ASSIGNMENT
Beneath this line are the data; copy exactly the part of them that opens with the line containing "X116333Y51500D02*" and closes with the line containing "X226378Y60000I-1378J0D01*", and only that part.

TASK DATA

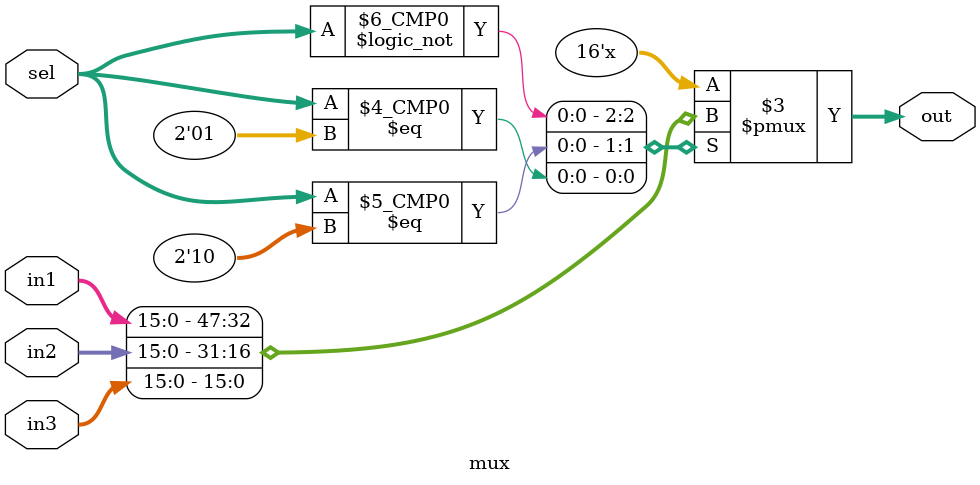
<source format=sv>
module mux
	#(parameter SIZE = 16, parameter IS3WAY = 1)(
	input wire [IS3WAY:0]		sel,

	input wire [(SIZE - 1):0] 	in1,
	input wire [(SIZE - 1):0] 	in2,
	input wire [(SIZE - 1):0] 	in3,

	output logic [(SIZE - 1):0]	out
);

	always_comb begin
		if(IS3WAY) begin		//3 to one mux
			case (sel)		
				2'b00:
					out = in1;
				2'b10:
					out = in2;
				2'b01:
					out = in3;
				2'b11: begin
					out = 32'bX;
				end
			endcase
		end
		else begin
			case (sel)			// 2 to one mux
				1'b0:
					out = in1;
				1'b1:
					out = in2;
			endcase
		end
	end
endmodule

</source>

--

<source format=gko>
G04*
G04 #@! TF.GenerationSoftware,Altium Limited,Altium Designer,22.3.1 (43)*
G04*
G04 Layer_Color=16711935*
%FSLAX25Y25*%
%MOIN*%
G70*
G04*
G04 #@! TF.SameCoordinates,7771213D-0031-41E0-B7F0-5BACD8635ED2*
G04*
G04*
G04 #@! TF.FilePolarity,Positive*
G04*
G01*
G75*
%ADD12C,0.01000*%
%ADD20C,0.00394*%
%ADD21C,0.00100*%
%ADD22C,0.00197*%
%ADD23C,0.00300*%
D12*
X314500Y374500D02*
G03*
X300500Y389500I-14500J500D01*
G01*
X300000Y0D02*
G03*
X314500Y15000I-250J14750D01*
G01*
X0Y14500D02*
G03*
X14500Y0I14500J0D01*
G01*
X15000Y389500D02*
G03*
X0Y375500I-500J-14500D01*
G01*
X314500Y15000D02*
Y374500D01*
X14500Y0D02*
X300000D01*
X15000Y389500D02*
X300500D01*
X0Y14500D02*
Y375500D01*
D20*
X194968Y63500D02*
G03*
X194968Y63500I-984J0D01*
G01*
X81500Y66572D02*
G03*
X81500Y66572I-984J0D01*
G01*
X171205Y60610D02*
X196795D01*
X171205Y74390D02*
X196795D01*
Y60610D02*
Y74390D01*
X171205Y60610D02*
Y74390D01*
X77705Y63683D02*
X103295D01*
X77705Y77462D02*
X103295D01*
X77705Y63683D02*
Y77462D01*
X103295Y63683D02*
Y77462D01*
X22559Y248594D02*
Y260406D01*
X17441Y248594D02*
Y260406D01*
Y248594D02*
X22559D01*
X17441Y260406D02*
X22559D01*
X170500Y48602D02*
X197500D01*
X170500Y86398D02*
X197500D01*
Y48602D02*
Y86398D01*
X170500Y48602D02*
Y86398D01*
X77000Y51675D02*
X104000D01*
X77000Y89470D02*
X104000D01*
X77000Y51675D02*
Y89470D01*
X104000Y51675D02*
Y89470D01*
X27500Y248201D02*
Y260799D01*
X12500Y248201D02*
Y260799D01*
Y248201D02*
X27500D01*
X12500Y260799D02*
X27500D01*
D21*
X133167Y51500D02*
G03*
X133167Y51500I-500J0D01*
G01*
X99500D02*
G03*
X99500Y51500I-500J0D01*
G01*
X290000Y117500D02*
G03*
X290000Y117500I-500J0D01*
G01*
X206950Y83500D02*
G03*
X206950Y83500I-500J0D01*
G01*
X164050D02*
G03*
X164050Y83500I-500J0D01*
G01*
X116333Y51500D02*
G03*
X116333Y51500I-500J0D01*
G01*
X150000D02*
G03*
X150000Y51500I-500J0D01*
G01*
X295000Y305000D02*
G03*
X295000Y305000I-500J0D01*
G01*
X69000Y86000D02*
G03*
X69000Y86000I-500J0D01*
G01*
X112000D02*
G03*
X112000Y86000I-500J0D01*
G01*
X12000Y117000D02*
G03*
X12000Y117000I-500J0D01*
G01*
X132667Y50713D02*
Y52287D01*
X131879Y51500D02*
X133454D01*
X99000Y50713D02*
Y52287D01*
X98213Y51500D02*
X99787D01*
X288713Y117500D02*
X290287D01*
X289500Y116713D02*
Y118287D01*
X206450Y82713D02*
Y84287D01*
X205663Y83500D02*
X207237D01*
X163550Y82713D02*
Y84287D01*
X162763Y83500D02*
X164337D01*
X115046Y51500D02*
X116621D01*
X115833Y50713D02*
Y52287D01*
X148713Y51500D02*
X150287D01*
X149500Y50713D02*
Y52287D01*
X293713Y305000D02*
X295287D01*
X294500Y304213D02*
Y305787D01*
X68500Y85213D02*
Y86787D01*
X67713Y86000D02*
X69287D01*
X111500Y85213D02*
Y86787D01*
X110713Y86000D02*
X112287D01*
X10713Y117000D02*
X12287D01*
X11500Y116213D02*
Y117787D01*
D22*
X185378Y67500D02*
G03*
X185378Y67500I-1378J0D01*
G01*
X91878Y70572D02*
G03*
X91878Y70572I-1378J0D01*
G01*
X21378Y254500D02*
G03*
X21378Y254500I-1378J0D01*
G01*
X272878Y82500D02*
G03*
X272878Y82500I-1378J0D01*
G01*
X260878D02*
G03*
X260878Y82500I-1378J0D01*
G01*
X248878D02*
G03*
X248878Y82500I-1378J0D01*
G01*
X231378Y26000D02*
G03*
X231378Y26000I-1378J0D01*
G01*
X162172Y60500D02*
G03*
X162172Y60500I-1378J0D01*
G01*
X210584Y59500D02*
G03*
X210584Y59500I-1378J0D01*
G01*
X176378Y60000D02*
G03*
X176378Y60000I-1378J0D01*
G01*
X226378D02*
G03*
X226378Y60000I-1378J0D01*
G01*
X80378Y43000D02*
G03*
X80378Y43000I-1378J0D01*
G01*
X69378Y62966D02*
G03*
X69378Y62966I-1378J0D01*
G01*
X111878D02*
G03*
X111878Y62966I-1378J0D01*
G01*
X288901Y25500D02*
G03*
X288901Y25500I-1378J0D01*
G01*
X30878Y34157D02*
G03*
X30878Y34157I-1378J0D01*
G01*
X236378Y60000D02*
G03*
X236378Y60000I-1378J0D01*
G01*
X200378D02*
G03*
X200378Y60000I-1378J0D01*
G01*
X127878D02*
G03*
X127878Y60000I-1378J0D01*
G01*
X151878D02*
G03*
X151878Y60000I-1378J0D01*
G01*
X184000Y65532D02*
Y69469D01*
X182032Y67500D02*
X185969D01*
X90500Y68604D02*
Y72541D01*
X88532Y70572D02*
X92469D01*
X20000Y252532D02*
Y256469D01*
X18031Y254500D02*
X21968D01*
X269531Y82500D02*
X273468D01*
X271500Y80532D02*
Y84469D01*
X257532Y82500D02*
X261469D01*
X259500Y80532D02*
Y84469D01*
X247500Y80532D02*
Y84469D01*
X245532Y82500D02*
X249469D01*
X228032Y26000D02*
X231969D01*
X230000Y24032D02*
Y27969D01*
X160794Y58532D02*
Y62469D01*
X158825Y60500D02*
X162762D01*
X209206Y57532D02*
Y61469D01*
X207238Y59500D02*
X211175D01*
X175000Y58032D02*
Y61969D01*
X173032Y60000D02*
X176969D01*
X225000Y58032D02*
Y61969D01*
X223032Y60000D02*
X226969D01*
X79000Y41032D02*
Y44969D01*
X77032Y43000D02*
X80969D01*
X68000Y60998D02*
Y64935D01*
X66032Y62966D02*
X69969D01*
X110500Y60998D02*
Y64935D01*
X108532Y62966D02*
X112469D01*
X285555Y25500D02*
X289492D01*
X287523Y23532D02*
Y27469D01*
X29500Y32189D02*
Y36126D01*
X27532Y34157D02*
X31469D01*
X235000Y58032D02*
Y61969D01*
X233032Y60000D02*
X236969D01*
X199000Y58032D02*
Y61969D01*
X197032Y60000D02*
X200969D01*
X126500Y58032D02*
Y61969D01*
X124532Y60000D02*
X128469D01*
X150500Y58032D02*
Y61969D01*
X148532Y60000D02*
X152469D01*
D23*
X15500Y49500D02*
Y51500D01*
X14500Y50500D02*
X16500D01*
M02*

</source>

ANSWER TO THIS EXERCISE
X116333Y51500D02*
G03*
X116333Y51500I-500J0D01*
G01*
X150000D02*
G03*
X150000Y51500I-500J0D01*
G01*
X295000Y305000D02*
G03*
X295000Y305000I-500J0D01*
G01*
X69000Y86000D02*
G03*
X69000Y86000I-500J0D01*
G01*
X112000D02*
G03*
X112000Y86000I-500J0D01*
G01*
X12000Y117000D02*
G03*
X12000Y117000I-500J0D01*
G01*
X132667Y50713D02*
Y52287D01*
X131879Y51500D02*
X133454D01*
X99000Y50713D02*
Y52287D01*
X98213Y51500D02*
X99787D01*
X288713Y117500D02*
X290287D01*
X289500Y116713D02*
Y118287D01*
X206450Y82713D02*
Y84287D01*
X205663Y83500D02*
X207237D01*
X163550Y82713D02*
Y84287D01*
X162763Y83500D02*
X164337D01*
X115046Y51500D02*
X116621D01*
X115833Y50713D02*
Y52287D01*
X148713Y51500D02*
X150287D01*
X149500Y50713D02*
Y52287D01*
X293713Y305000D02*
X295287D01*
X294500Y304213D02*
Y305787D01*
X68500Y85213D02*
Y86787D01*
X67713Y86000D02*
X69287D01*
X111500Y85213D02*
Y86787D01*
X110713Y86000D02*
X112287D01*
X10713Y117000D02*
X12287D01*
X11500Y116213D02*
Y117787D01*
D22*
X185378Y67500D02*
G03*
X185378Y67500I-1378J0D01*
G01*
X91878Y70572D02*
G03*
X91878Y70572I-1378J0D01*
G01*
X21378Y254500D02*
G03*
X21378Y254500I-1378J0D01*
G01*
X272878Y82500D02*
G03*
X272878Y82500I-1378J0D01*
G01*
X260878D02*
G03*
X260878Y82500I-1378J0D01*
G01*
X248878D02*
G03*
X248878Y82500I-1378J0D01*
G01*
X231378Y26000D02*
G03*
X231378Y26000I-1378J0D01*
G01*
X162172Y60500D02*
G03*
X162172Y60500I-1378J0D01*
G01*
X210584Y59500D02*
G03*
X210584Y59500I-1378J0D01*
G01*
X176378Y60000D02*
G03*
X176378Y60000I-1378J0D01*
G01*
X226378D02*
G03*
X226378Y60000I-1378J0D01*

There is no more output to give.